Awalnya ia merasa biasa saja menerima tamu dan berbincang mengenai banyak hal, terutama tentang dakwah. Kiai muda ini gampang bergaul dengan siapa saja. Namun seorang tamu istimewa terus datang dan datang lagi membujuknya bergabung dengan organisasi HTI. Kiai muda itu akhirnya memasang logo NU berukuran besar di atas pintu rumahnya, dan tamu itu tak berani datang lagi.
Kiai muda itu adalah KH M. Salmanuddin, pengasuh Pondok Pesantren Babus Salam, Jatibening Mojoagung Jombang.

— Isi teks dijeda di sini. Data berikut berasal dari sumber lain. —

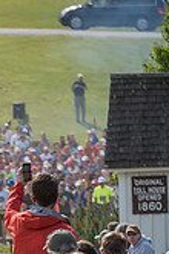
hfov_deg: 1.6
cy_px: 380
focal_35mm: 839
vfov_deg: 2.5
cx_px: -268
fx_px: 5932
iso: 200
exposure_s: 1/1600
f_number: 5.6
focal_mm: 175
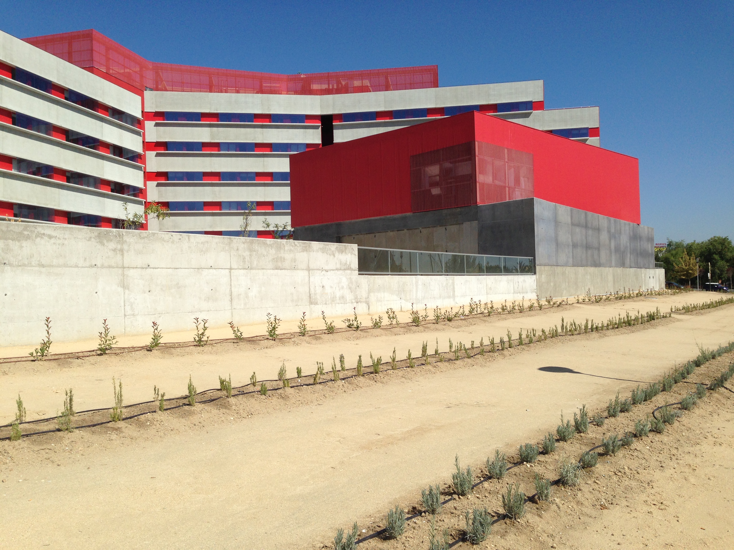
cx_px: 367
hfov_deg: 55.4
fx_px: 700
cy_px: 275
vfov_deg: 42.9
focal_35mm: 33
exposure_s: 1/2710
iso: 50
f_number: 2.4
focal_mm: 4.13
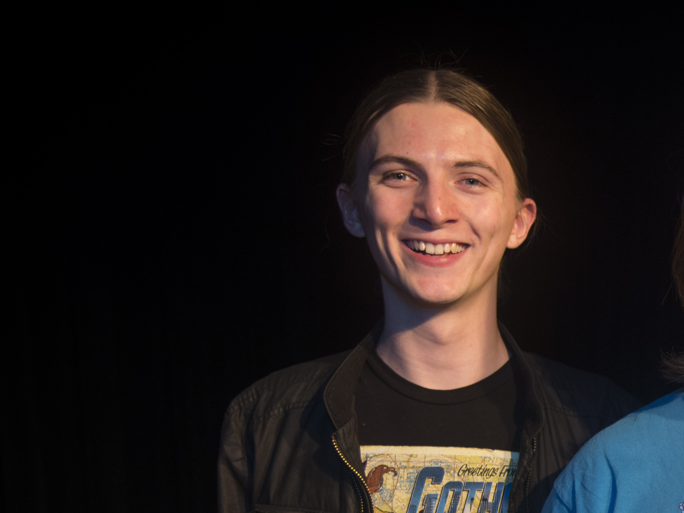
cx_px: 865
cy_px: 561
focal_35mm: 78
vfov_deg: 18.2
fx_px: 1541
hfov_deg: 22.6
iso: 800
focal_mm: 32
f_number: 2.8
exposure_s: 1/60
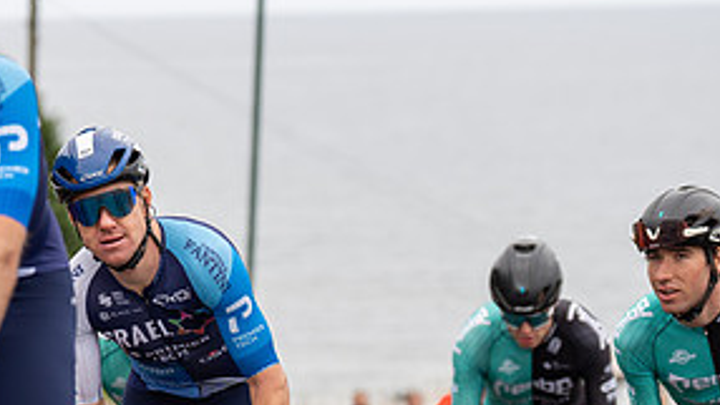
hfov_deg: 9.8
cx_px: 151
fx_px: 4182
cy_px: 351
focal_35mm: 219
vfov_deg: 5.5
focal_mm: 103
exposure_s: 1/1000
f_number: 3.5
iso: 320
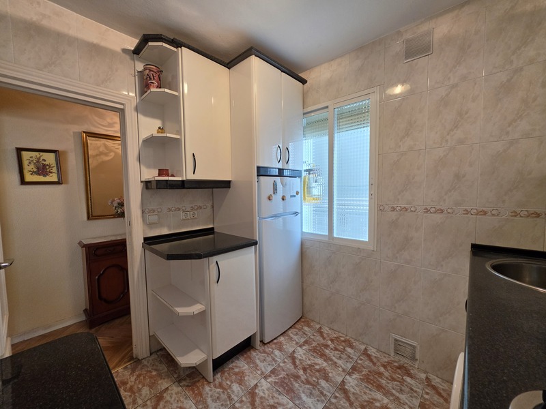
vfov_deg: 89.9
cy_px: 204
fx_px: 205
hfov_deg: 106.2
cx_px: 273
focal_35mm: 13
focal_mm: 2.2
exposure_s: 1/100
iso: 100
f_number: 1.9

Pekan lalu pesantrennya mendapatkan kehormatan menjadi tuan rumah Pendidikan Kader Penggerak Nahdlatul Uama (PKPNU) yang dihadiri oleh para instruktur dari PBNU Jakarta dan diikuti oleh para kader NU dari luar daerah Jombang.
Ada 574 santri yang belajar di pesantren Babus Salam. Sebagian diantaranya dibiayai secara penuh oleh pihak pesantren dan beberapa orang tua asuh.
Dari penampilannya, KH M. Salmanuddin atau Gus Salman sepertinya masih berusia 40-an. Namun ia cukup sukses dalam dunia usaha. Selain mengasuh pesantren, ia juga mengembangkan Baitul Maal Wal Tamwil (BMT) yang bergerak di bidang permodalan. Omsetnya sekitar empat miliar rupiah. Ia juga mengembangkan bisnis travel.
Gus Salman juga mendapatkan amanah untuk memimpin Lembaga Pendidikan Ma’arif NU di Kabupaten Jombang, sehingga ia cukup menarik perhatian seorang tamu istimewa.
Tamu istimewa itu bernama Abdurrahman. Ia berasal dari Dawar Mojokerto. Gus Salman memanggilnya Durrohman, seperti orang Jombang Kebanyakan. Mereka pernah berkawan saat belajar di Institut Keislaman Hasyim Asy'ari (IKAHA) Jombang.
Mereka lama tidak bertemu. Konon Durrohim kini juga menjadi seorang pengusaha sedot WC yang lumayan sukses, dan satu lagi ia menjadi seorang aktivis Hizbut Tahrir Indonesia (HTI). Durrohman mencoba membujuk Gus Salman untuk bergabung dengan HTI, meskipun ia tahu yang diajaknya itu adalah orang NU yang tidak mungkin setuju dengan ide khilafah yang diusung orang HTI. Bagi orang NU, Pancasila dan NKRI itu sudah harga mati.
“Saya sudah bilang kalau saya orang NU, tapi dia terus berusaha. Kegigihan orang HTI memang pantas diacungi jempol,” katanya. Durrohman juga menawarinya fasilitas dan jabatan sebagai tokoh HTI. “Saya tidak tahu jabatannya apa di HTI, tapi sepertinya dia koordinator bagian Jombang,” tambahnya.
Aktivis HTI itu tidak hanya datang. Ia juga berkali-kali menghubunginya telat telpon. Ia memberikan buku-buku gratis. Ia juga sering ikut pengajian NU di beberapa tempat. “Ia juga membawa laptop dan LCD sebagai perbekalan,” kata Gus Salman.
Durrohman terus membujuk dengan berbagai cara. Ia terus datang ke rumah. Gus Salman kehabisan cara. Muncullah ide memasang logo NU besar-besar di pintu rumahnya.
Suatu ketika Durrohman datang lagi ke rumah. Sebelum masuk, Gus Salman langsung menunjukk logo NU di depan pintunya. “Itu lihat, rumah saya saja NU, apa lagi orangnya!” katanya dengan suara keras. Semenjak itu, orang HTI tidak pernah datang lagi.